Real or Imagined: Your Body Doesn’t Know the Difference?

Pamela Jenkins

Have you ever watched a movie and became angry, fearful, sad or even cried? Of course, we all have! It happens all the time because movies are great at tapping into our inner world of beliefs and emotions. Science has shown us that what we perceive through the senses have a profound influence on our bodies. Something that you may have heard of called “Fight or Flight” has a tremendous effect over our lives. When we perceive some danger or threat, whether it is real or imagined, our bodies physically react by preparing us to go into survival mode. It is human nature to preserve the self.

Imagine if you see a grizzly bear while walking in the woods one day. Your immediate reaction will likely throw your brain and body into survival mode and all kinds of bodily processes will activate. Science tells us that the limbic system, primarily something called the amygdala, is activated. Someone who is merely shown the pictures of fearful faces of other people will have this part of the brain activated. In other words, observing someone that is fearful can cause a fearful reaction in you as well, even if it’s only in the brain.

In the case of the grizzly bear, it is obviously beneficial to act against the threat of your life, whether by becoming physically still or running away. You may have heard of cases whereby small fragile people gain incredible human strength to lift cars or other heavy objects to save someone’s life. This is primarily because of the massive rush of adrenaline that is released within the body. Your body has natural built in chemical responses for a reason. If we didn’t go into survival mode, we may die, therefore you can see how this can be a lifesaving gift.

As we can see, we all have been affected emotionally from the observance of others whether in real life situations or in movies. Now let’s focus on the emotion of fear regarding phobias. Phobias are extremely common and can be hard to deal with in life, although the fear is not based on reality. We know that people who have a phobia of spiders will react emotionally when they see a spider, even if it is fake but they believe it to be real. Interestingly, it makes no difference whether the thing feared is real or just perceived to be real. Clearly, we all know that fear is very powerful and has the ability to protect as well as paralyze us. Just as it can be lifesaving, it can also cause some serious problems throughout our lives.

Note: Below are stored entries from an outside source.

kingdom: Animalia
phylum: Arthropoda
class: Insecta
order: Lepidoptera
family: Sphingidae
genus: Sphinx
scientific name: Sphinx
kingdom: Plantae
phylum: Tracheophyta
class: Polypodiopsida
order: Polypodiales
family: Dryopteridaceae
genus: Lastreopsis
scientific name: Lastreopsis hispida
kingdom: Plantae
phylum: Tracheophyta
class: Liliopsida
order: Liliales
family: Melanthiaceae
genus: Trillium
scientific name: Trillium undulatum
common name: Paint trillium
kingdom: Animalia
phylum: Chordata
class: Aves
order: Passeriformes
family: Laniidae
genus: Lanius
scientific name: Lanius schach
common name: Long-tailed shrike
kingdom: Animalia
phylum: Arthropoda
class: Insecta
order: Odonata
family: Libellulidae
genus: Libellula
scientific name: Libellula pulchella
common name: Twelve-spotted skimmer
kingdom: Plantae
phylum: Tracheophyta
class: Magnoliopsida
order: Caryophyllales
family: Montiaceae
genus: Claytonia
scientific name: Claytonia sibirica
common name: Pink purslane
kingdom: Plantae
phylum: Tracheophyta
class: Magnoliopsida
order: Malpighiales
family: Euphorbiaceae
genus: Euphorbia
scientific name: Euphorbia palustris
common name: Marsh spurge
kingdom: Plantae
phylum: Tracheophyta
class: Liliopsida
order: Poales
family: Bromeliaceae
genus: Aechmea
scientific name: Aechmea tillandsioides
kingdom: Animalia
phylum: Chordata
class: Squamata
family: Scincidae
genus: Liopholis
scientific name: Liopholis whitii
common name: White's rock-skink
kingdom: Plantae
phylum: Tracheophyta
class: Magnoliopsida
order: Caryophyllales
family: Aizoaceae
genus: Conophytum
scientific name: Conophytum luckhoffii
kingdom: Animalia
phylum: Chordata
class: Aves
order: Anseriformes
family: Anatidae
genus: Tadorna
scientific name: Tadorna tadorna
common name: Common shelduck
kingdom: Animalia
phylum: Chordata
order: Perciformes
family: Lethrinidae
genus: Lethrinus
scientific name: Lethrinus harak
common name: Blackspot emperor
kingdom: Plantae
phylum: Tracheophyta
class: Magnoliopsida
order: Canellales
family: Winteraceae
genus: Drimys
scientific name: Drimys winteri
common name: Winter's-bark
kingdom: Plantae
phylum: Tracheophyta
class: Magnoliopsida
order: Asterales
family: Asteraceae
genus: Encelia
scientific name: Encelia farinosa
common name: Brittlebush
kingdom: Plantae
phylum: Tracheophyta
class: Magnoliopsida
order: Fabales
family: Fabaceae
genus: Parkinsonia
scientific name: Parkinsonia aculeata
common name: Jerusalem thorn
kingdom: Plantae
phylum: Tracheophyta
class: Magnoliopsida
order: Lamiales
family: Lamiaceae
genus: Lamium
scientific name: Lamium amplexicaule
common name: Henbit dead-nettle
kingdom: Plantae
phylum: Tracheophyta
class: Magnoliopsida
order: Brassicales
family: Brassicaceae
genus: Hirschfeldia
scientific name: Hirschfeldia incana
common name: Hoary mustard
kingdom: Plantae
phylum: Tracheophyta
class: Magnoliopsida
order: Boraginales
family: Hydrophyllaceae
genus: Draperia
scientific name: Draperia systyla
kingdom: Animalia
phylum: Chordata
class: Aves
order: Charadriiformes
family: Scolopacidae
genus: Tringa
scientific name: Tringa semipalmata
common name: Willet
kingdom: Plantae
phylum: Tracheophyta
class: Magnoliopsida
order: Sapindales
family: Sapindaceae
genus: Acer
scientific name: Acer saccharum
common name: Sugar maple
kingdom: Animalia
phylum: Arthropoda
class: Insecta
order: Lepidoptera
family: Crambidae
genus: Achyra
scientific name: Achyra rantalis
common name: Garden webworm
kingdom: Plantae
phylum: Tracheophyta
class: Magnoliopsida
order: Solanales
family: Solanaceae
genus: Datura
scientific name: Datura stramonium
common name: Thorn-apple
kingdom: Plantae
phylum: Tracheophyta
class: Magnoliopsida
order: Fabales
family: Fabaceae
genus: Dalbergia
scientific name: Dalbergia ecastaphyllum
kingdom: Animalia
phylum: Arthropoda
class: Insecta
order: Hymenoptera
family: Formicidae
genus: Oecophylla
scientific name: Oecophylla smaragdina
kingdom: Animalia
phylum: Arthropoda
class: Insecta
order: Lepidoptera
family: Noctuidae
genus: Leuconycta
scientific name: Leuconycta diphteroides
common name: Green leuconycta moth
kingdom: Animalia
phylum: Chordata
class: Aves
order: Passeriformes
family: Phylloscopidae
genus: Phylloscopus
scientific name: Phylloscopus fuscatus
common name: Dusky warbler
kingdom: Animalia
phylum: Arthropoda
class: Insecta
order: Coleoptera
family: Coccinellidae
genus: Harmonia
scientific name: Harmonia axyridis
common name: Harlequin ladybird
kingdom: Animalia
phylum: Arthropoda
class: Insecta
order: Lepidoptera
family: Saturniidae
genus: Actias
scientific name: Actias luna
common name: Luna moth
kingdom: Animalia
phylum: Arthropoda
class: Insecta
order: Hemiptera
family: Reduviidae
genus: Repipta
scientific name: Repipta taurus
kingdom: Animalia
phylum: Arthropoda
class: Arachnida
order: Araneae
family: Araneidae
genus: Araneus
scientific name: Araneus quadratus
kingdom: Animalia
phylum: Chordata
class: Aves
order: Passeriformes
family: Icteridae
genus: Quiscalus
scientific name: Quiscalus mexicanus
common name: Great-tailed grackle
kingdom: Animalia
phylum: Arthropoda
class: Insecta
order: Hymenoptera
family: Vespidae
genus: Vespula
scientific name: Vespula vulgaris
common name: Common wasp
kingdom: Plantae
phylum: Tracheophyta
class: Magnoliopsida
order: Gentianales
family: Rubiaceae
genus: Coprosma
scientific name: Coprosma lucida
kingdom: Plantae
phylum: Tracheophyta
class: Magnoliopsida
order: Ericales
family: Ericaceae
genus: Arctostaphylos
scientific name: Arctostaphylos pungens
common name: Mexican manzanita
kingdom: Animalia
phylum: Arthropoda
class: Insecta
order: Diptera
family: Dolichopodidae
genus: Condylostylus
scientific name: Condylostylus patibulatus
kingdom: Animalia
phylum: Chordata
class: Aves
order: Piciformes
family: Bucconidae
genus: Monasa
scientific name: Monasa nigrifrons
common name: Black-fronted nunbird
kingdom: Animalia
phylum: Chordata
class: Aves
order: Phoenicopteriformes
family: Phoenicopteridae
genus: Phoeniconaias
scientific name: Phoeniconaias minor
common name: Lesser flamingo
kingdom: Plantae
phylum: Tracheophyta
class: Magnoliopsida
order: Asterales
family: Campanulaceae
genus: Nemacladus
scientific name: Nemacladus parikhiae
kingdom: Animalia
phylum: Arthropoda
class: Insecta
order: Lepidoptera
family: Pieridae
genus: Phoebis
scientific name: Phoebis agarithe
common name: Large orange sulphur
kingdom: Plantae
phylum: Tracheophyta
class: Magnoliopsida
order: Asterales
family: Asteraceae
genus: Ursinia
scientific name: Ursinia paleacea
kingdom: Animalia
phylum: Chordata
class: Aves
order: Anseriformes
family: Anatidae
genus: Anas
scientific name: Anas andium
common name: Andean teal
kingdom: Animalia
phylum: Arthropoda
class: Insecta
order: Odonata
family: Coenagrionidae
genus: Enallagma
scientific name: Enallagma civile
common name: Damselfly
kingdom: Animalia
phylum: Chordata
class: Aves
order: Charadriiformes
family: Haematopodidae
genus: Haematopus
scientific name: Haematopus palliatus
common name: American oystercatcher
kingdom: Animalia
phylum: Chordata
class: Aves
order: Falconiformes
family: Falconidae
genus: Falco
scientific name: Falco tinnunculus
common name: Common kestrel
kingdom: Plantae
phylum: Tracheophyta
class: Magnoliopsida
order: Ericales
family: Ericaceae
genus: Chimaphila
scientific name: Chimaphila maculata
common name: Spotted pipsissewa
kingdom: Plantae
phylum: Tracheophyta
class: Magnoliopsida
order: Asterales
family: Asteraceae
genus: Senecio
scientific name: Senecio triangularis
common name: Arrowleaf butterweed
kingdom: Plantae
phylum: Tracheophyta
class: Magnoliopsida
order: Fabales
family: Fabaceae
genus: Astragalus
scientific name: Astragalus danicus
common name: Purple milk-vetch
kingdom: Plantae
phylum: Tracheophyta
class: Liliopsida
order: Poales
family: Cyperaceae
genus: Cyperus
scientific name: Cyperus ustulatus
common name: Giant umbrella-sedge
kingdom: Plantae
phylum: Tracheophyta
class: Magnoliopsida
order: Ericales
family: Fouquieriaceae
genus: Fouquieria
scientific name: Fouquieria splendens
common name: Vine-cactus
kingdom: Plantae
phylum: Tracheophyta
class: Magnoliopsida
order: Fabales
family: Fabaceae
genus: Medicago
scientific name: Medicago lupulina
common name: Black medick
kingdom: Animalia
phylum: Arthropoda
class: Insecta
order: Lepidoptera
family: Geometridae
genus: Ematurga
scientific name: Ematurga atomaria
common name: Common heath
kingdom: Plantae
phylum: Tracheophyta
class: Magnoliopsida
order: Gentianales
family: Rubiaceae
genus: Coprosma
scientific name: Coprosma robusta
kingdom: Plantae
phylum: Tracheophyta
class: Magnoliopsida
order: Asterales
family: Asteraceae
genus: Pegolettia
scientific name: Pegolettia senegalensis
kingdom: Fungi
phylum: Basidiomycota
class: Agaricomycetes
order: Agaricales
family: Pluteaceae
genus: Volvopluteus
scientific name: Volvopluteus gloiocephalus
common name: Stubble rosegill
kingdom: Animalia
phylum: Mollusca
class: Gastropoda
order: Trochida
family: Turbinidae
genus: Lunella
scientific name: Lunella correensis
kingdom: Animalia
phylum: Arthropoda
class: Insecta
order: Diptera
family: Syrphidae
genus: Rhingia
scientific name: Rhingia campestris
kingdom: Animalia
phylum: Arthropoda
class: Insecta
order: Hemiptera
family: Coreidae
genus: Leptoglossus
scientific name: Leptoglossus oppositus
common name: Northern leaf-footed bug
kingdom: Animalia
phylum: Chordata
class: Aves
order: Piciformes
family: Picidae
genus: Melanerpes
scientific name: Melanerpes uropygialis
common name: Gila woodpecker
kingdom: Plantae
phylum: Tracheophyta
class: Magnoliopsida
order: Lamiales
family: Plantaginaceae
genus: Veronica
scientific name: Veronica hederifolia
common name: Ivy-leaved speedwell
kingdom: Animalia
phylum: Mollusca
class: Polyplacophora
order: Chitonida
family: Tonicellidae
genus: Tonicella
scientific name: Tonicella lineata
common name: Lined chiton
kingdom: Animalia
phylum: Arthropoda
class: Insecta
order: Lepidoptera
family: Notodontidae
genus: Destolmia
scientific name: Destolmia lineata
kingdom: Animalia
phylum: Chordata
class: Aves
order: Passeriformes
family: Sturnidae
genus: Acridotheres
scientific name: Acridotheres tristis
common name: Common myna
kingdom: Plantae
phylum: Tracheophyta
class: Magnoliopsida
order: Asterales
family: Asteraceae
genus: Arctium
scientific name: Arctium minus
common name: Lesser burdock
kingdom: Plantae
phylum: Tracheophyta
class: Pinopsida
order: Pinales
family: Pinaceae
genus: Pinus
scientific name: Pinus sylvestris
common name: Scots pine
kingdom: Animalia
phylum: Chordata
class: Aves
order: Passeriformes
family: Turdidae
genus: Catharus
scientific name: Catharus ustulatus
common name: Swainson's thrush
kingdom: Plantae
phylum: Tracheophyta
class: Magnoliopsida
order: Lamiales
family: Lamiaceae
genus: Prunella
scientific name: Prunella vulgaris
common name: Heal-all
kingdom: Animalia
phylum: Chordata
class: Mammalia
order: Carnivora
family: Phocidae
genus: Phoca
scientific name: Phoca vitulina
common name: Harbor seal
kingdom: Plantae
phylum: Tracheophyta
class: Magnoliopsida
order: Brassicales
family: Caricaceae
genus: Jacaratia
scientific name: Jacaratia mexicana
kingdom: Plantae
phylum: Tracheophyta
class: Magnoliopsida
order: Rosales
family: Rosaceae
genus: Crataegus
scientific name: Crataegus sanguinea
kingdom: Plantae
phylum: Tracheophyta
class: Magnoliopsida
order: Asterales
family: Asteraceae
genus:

Let’s examine a person who has grown up with a history of trauma within their family of origin. Trauma could be anything from the death of a loved one, physical and/or emotional abuse or neglect, sexual abuse, substance abuse, etc. Trauma is either experienced because it directly happened to you or experienced through witnessing other people affected by it. Children, still within the stages of physical and emotional development, who experience trauma can develop certain patterns of thinking based on that experience. This is precisely the reason why many people who have had past traumatic experiences seem to stay in a mental cycle of “Fight or Flight,” sometimes even specifically referred to as panic attacks. It is like living with that grizzly bear every single day and just learning to cope with it because they don’t know what else to do. Science even tells us that it not only affects the mental processes but also the bodily processes even at the cellular level. The state of a person’s mind can change their body by working through the Central Nervous System, the Endocrine System and even the Immune System.

So does this mean that a person who has experienced childhood trauma is damaged mentally, emotionally and physically for life? Absolutely Not! Psychological and behavioral therapies, medicine, exercise and nutrition, yoga, essential oils, etc. have all been shown to aide in the healing of the mind and body. Even people who meditate and pray have had positive results with healing trauma, although science is just beginning to take notice.

As stated previously, the state of mind changes the state of the body. Therefore, if the mind has the power to affect our bodies in a negative way, it also has the power to affect us positively. It works both ways and that is great news!

For example, laughter has been shown to release feel good chemicals like endorphins which can strengthen the immune system and decrease stress hormones.  You probably have heard the saying “Laughter is the best medicine!” There are actual “Laughter Camps” being held all over the world. In India for example, some prison guards and policeman are sent to these camps just to laugh in order to promote their health and well being. The laughter camps may look foolish and bizarre but they are proving helpful by reducing the negative effects brought on by highly stressful jobs. You may ask “how does my body benefit from forced or fake laughter?” Well it happens just like the real vs. imagined fear response, your body doesn’t know the difference!